◆ What you need to do ◆
Without the pictures, retype exactly the lines from the top of the entries below through the line that contains "A tanulmány gazdálkodói szemmel".
----- Record excerpts -----
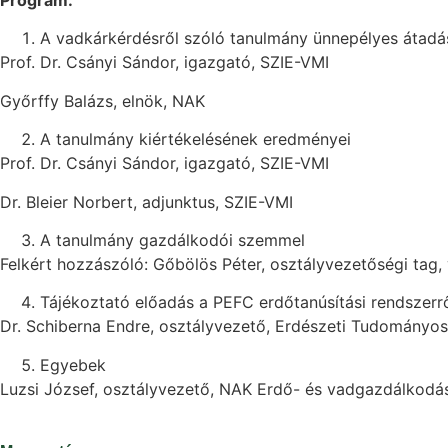
A vadkárkérdésről szóló tanulmány ünnepélyes átadá
Prof. Dr. Csányi Sándor, igazgató, SZIE-VMI
Győrffy Balázs, elnök, NAK
A tanulmány kiértékelésének eredményei
Prof. Dr. Csányi Sándor, igazgató, SZIE-VMI
Dr. Bleier Norbert, adjunktus, SZIE-VMI
A tanulmány gazdálkodói szemmel
Felkért hozzászóló: Gőbölös Péter, osztályvezetőségi tag, 
Tájékoztató előadás a PEFC erdőtanúsítási rendszerr
Dr. Schiberna Endre, osztályvezető, Erdészeti Tudományos
Egyebek
Luzsi József, osztályvezető, NAK Erdő- és vadgazdálkodá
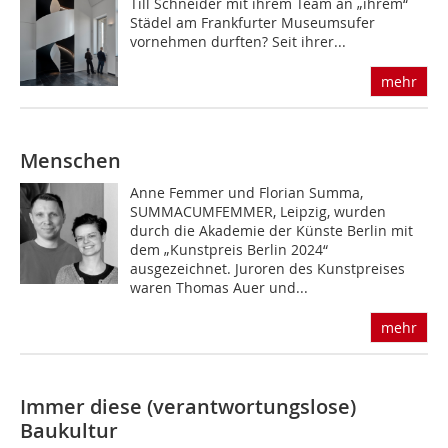
Till Schneider mit ihrem Team an „ihrem“
Städel am Frankfurter Museumsufer
vornehmen durften? Seit ihrer...
mehr
Menschen
Anne Femmer und Florian Summa,
SUMMACUMFEMMER, Leipzig, wurden
durch die Akademie der Künste Berlin mit
dem „Kunstpreis Berlin 2024“
ausgezeichnet. Juroren des Kunstpreises
waren Thomas Auer und...
mehr
Immer diese (verantwortungslose)
Baukultur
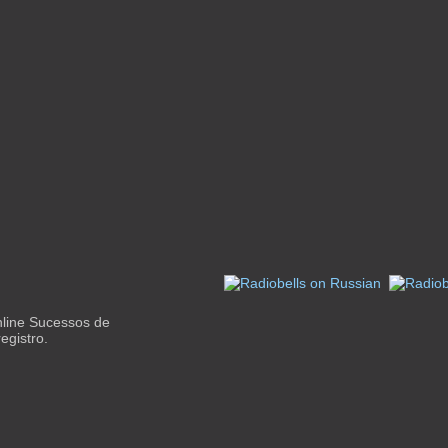
nline Sucessos de
egistro.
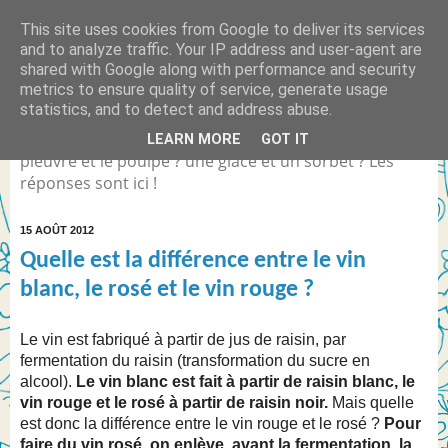
This site uses cookies from Google to deliver its services
Quelle est la différence
and to analyze traffic. Your IP address and user-agent are
shared with Google along with performance and security
entre... ?
metrics to ensure quality of service, generate usage
statistics, and to detect and address abuse.
Différence entre Coca Light et le Coca Zéro ? la
LEARN MORE
GOT IT
pieuvre et le poulpe ? une glace et un sorbet ? Les
réponses sont ici !
15 AOÛT 2012
Quelle est la différence entre le vin
blanc, le rosé et le vin rouge ?
Le vin est fabriqué à partir de jus de raisin, par
fermentation du raisin (transformation du sucre en
alcool).
Le vin blanc est fait à partir de raisin blanc, le
vin rouge et le rosé à partir de raisin noir.
Mais quelle
est donc la différence entre le vin rouge et le rosé ?
Pour
faire du vin rosé, on enlève, avant la fermentation, la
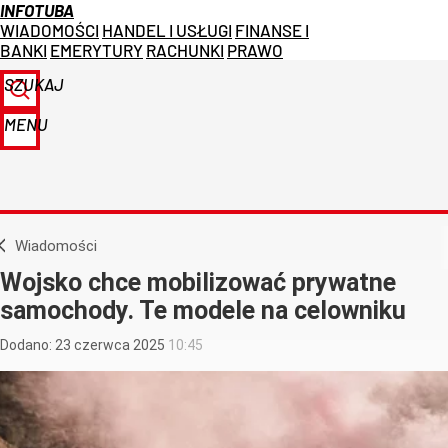
INFOTUBA
WIADOMOŚCI
HANDEL I USŁUGI
FINANSE I
BANKI
EMERYTURY
RACHUNKI
PRAWO
SZUKAJ
MENU
Wiadomości
Wojsko chce mobilizować prywatne
samochody. Te modele na celowniku
Dodano:
23
czerwca
2025
10:45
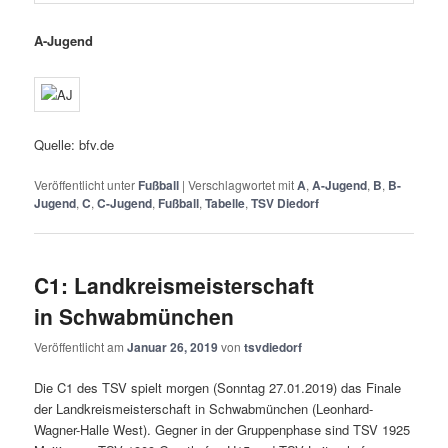
A-Jugend
Quelle: bfv.de
Veröffentlicht unter
Fußball
|
Verschlagwortet mit
A
,
A-Jugend
,
B
,
B-
Jugend
,
C
,
C-Jugend
,
Fußball
,
Tabelle
,
TSV Diedorf
C1: Landkreismeisterschaft
in Schwabmünchen
Veröffentlicht am
Januar 26, 2019
von
tsvdiedorf
Die C1 des TSV spielt morgen (Sonntag 27.01.2019) das Finale
der Landkreismeisterschaft in Schwabmünchen (Leonhard-
Wagner-Halle West). Gegner in der Gruppenphase sind TSV 1925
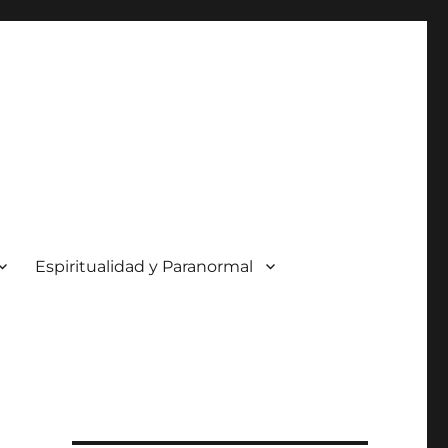
Espiritualidad y Paranormal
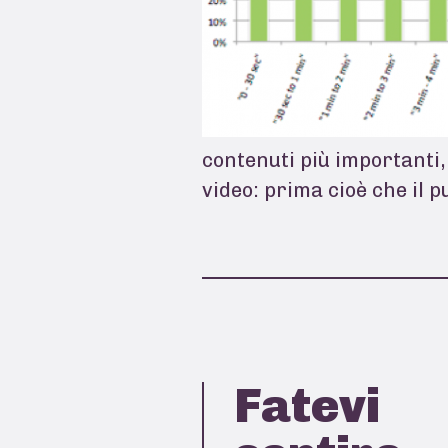
contenuti più importanti,
video: prima cioè che il 
Fatevi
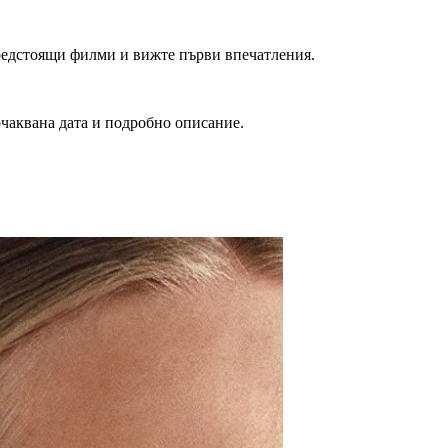
редстоящи филми и вижте първи впечатления.
очаквана дата и подробно описание.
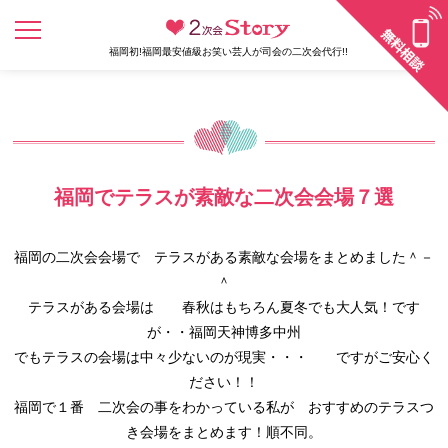
福岡初!福岡最安値級お笑い芸人が司会の二次会代行!!
福岡でテラスが素敵な二次会会場７選
福岡の二次会会場で テラスがある素敵な会場をまとめました＾－
＾
テラスがある会場は 春秋はもちろん夏冬でも大人気！です
が・・福岡天神博多中州
でもテラスの会場は中々少ないのが現実・・・ ですがご安心く
ださい！！
福岡で１番 二次会の事をわかっている私が おすすめのテラスつ
き会場をまとめます！順不同。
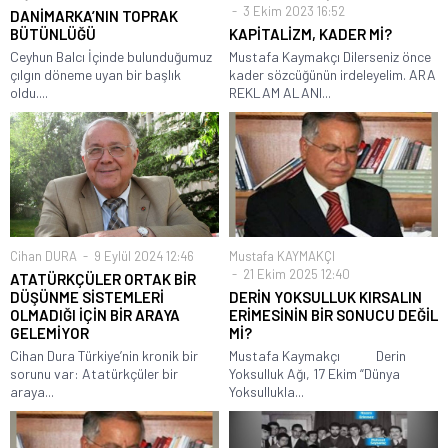
3 Ekim 2023 16:52
DANİMARKA’NIN TOPRAK
BÜTÜNLÜĞÜ
KAPİTALİZM, KADER Mİ?
Ceyhun Balcı İçinde bulunduğumuz
Mustafa Kaymakçı Dilerseniz önce
çılgın döneme uyan bir başlık
kader sözcüğünün irdeleyelim. ARA
oldu....
REKLAM ALANI...
Cihan DURA
9 Eylül 2024 12:46
Mustafa KAYMAKÇI
21 Ekim 2025 12:40
ATATÜRKÇÜLER ORTAK BİR
DÜŞÜNME SİSTEMLERİ
DERİN YOKSULLUK KIRSALIN
OLMADIĞI İÇİN BİR ARAYA
ERİMESİNİN BİR SONUCU DEĞİL
GELEMİYOR
Mİ?
Cihan Dura Türkiye’nin kronik bir
Mustafa Kaymakçı Derin
sorunu var: Atatürkçüler bir
Yoksulluk Ağı, 17 Ekim “Dünya
araya...
Yoksullukla...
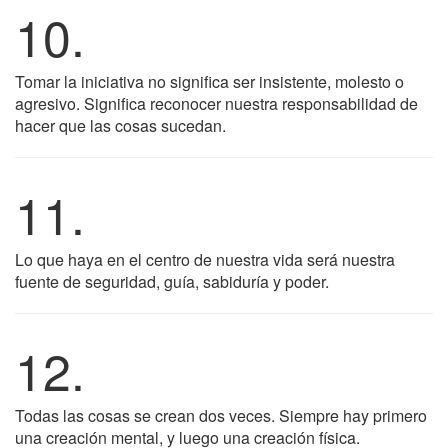
10.
Tomar la iniciativa no significa ser insistente, molesto o
agresivo. Significa reconocer nuestra responsabilidad de
hacer que las cosas sucedan.
11.
Lo que haya en el centro de nuestra vida será nuestra
fuente de seguridad, guía, sabiduría y poder.
12.
Todas las cosas se crean dos veces. Siempre hay primero
una creación mental, y luego una creación física.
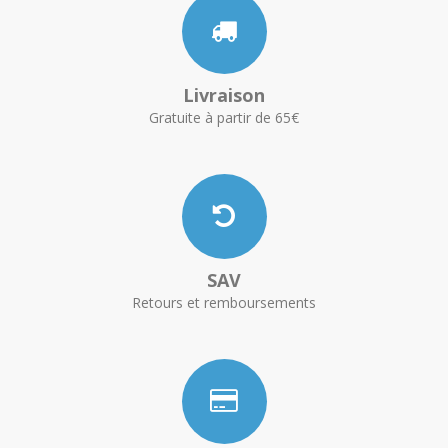
Livraison
Gratuite à partir de 65€
SAV
Retours et remboursements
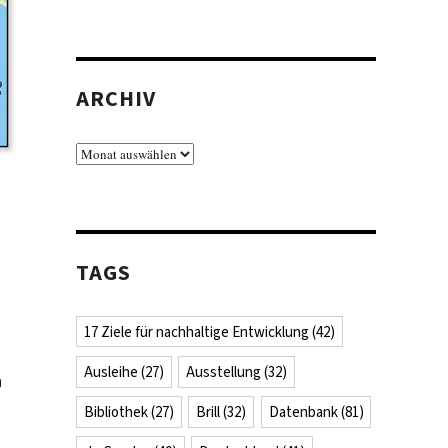
ARCHIV
Archiv
TAGS
17 Ziele für nachhaltige Entwicklung
(42)
Ausleihe
(27)
Ausstellung
(32)
n
Bibliothek
(27)
Brill
(32)
Datenbank
(81)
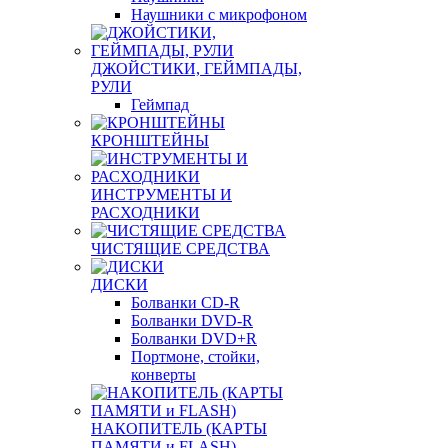
Наушники с микрофоном
ДЖОЙСТИКИ, ГЕЙМПАДЫ,
РУЛИ
Геймпад
КРОНШТЕЙНЫ
ИНСТРУМЕНТЫ И
РАСХОДНИКИ
ЧИСТЯЩИЕ СРЕДСТВА
ДИСКИ
Болванки CD-R
Болванки DVD-R
Болванки DVD+R
Портмоне, стойки,
конверты
НАКОПИТЕЛЬ (КАРТЫ
ПАМЯТИ и FLASH)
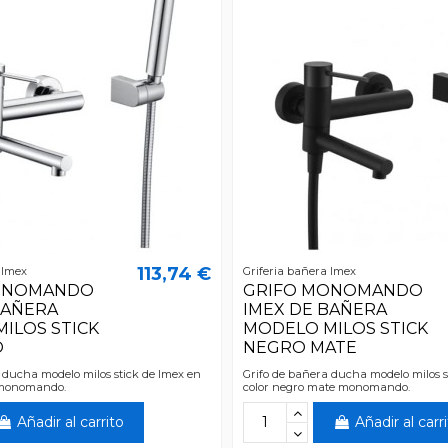
113,74 €
 Imex
Griferia bañera Imex
ONOMANDO
GRIFO MONOMANDO
BAÑERA
IMEX DE BAÑERA
ILOS STICK
MODELO MILOS STICK
O
NEGRO MATE
 ducha modelo milos stick de Imex en
Grifo de bañera ducha modelo milos s
 monomando.
color negro mate monomando.
Añadir al carrito
Añadir al carr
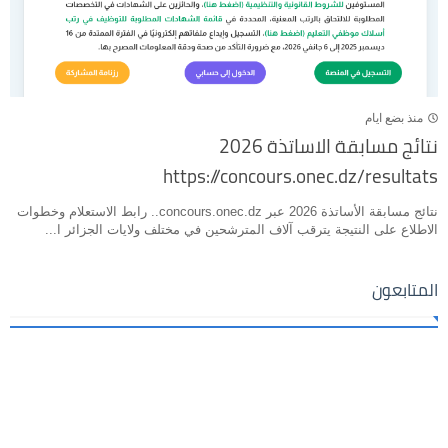
منذ بضع ايام
نتائج مسابقة الاساتذة 2026
https://concours.onec.dz/resultats
نتائج مسابقة الأساتذة 2026 عبر concours.onec.dz.. رابط الاستعلام وخطوات
الاطلاع على النتيجة يترقب آلاف المترشحين في مختلف ولايات الجزائر ا...
المتابعون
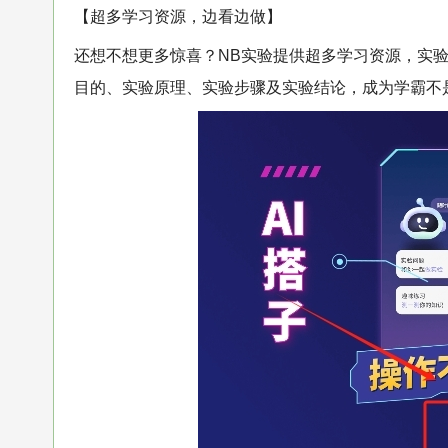
【超多学习资源，边看边做】
还想不想更多惊喜？NB实验提供超多学习资源，实
目的、实验原理、实验步骤及实验结论，成为学霸不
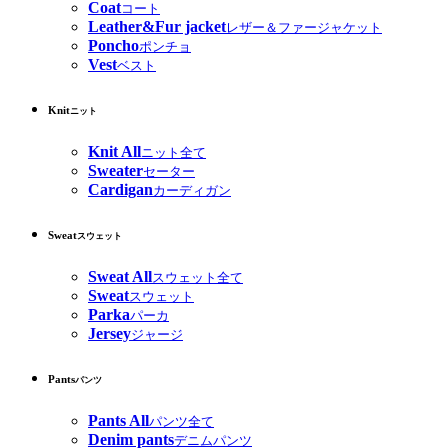
Coat
コート
Leather&Fur jacket
レザー＆ファージャケット
Poncho
ポンチョ
Vest
ベスト
Knit
ニット
Knit All
ニット全て
Sweater
セーター
Cardigan
カーディガン
Sweat
スウェット
Sweat All
スウェット全て
Sweat
スウェット
Parka
パーカ
Jersey
ジャージ
Pants
パンツ
Pants All
パンツ全て
Denim pants
デニムパンツ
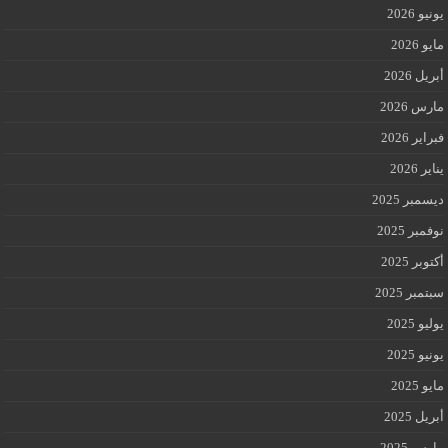
يونيو 2026
مايو 2026
أبريل 2026
مارس 2026
فبراير 2026
يناير 2026
ديسمبر 2025
نوفمبر 2025
أكتوبر 2025
سبتمبر 2025
يوليو 2025
يونيو 2025
مايو 2025
أبريل 2025
مارس 2025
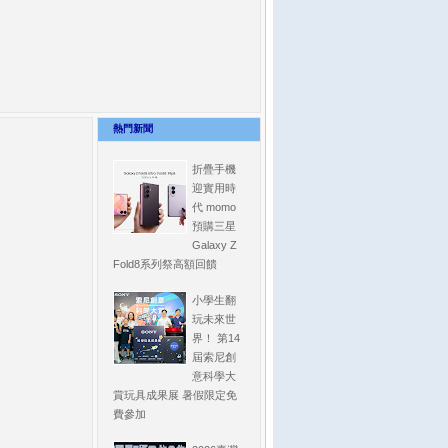
熱門新聞
折疊手機
迎實用時
代 momo
預購三星
Galaxy Z
Fold8系列祭高額回饋
小學生翻
玩未來世
界！ 第14
屆索尼創
意科學大
賞玩具成果展 暑假限定免
費參加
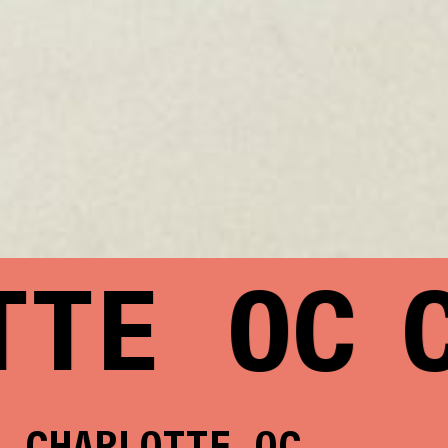
TE OC
C
CHARLOTTE OC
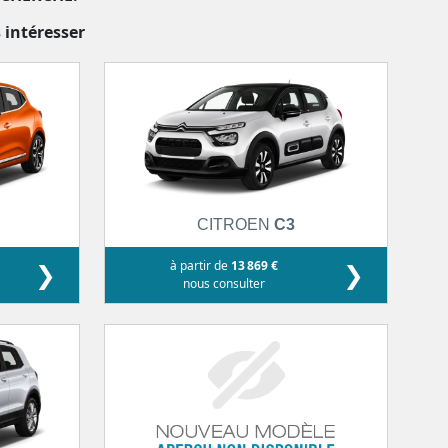
 intéresser
CITROEN
C3
❯
à partir de
13 869 €
❯
nous consulter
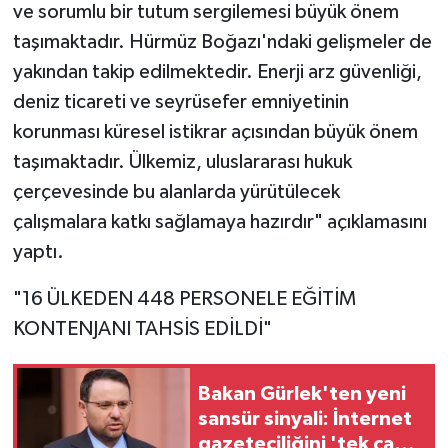
ve sorumlu bir tutum sergilemesi büyük önem
taşımaktadır. Hürmüz Boğazı'ndaki gelişmeler de
yakından takip edilmektedir. Enerji arz güvenliği,
deniz ticareti ve seyrüsefer emniyetinin
korunması küresel istikrar açısından büyük önem
taşımaktadır. Ülkemiz, uluslararası hukuk
çerçevesinde bu alanlarda yürütülecek
çalışmalara katkı sağlamaya hazırdır" açıklamasını
yaptı.
"16 ÜLKEDEN 448 PERSONELE EĞİTİM
KONTENJANI TAHSİS EDİLDİ"
Bakan Gürlek'ten yeni
sansür sinyali: İnternet
gazeteciliğini 'tek çatı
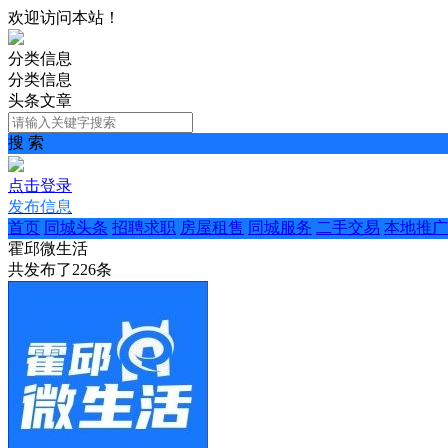
欢迎访问本站！
分类信息
分类信息
头条文章
搜 索
点击登录
发布信息
首页
同城头条
招聘求职
房屋租售
同城服务
二手交易
本地推广
霍邱微生活
共发布了
226
条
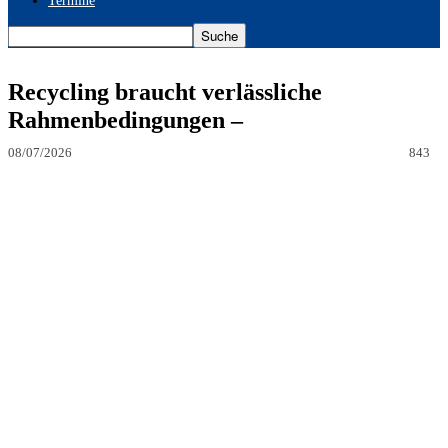
Termine
Recycling braucht verlässliche
Rahmenbedingungen –
08/07/2026
843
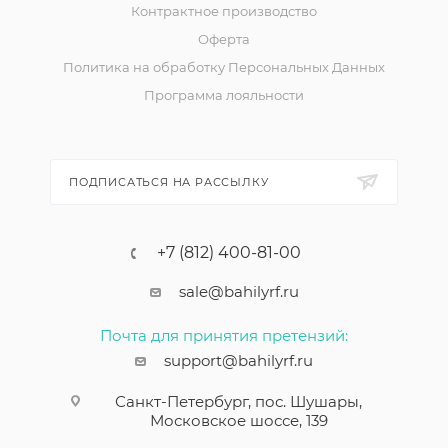
Контрактное производство
Оферта
Политика на обработку Персональных Данных
Программа лояльности
ПОДПИСАТЬСЯ НА РАССЫЛКУ
+7 (812) 400-81-00
sale@bahilyrf.ru
Почта для принятия претензий:
support@bahilyrf.ru
Санкт-Петербург, пос. Шушары,
Московское шоссе, 139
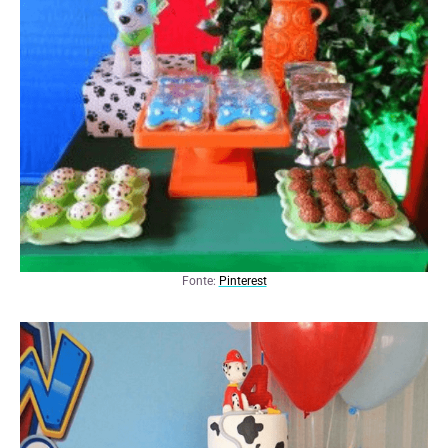
Fonte:
Pinterest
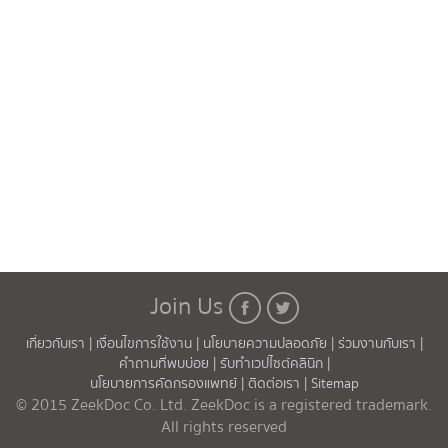
Join Us
เกี่ยวกับเรา |
เงื่อนไขการใช้งาน |
นโยบายความปลอดภัย |
ร่วมงานกับเรา |
คำถามที่พบบ่อย |
รับทำเวปไซต์คลินิก |
นโยบายการคัดกรองแพทย์ |
ติดต่อเรา |
Sitemap
© 2015 ZeekDoc Co. Ltd. ZeekDoc is a registered trademark.
All rights reserved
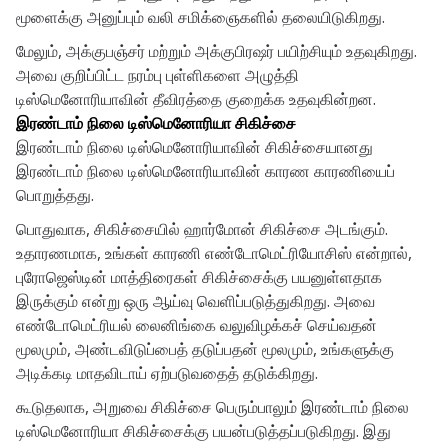
மூளைக்கு அனுப்பும் வலி சமிக்ஞைகளில் தலையிடுகிறது.
மேலும், அக்குபஞ்சர் மற்றும் அக்குபிரஷர் பயிற்சியும் உதவுகிறது.
அவை குறிப்பிட்ட நரம்பு புள்ளிகளை அழுத்தி
டிஸ்மெனோரியாவின் தீவிரத்தை குறைக்க உதவுகின்றன.
இரண்டாம் நிலை டிஸ்மெனோரியா சிகிச்சை
இரண்டாம் நிலை டிஸ்மெனோரியாவின் சிகிச்சையானது
இரண்டாம் நிலை டிஸ்மெனோரியாவின் காரண காரணியைப்
பொறுத்தது.
பொதுவாக, சிகிச்சையில் ஹார்மோன் சிகிச்சை அடங்கும்.
உதாரணமாக, உங்கள் காரணி எண்டோமெட்ரியோசிஸ் என்றால்,
புரோஜெஸ்டின் மாத்திரைகள் சிகிச்சைக்கு பயனுள்ளதாக
இருக்கும் என்று ஒரு ஆய்வு வெளிப்படுத்துகிறது. அவை
எண்டோமெட்ரியல் லைனிங்கை வலுவிழக்கச் செய்வதன்
மூலமும், அண்டவிடுப்பைத் தடுப்பதன் மூலமும், உங்களுக்கு
அடிக்கடி மாதவிடாய் ஏற்படுவதைத் தடுக்கிறது.
கூடுதலாக, அறுவை சிகிச்சை பெரும்பாலும் இரண்டாம் நிலை
டிஸ்மெனோரியா சிகிச்சைக்கு பயன்படுத்தப்படுகிறது. இது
-----
◆ Result ◆
A vadkárkérdésről szóló tanulmány ünnepélyes átadá
Prof. Dr. Csányi Sándor, igazgató, SZIE-VMI
Győrffy Balázs, elnök, NAK
A tanulmány kiértékelésének eredményei
Prof. Dr. Csányi Sándor, igazgató, SZIE-VMI
Dr. Bleier Norbert, adjunktus, SZIE-VMI
A tanulmány gazdálkodói szemmel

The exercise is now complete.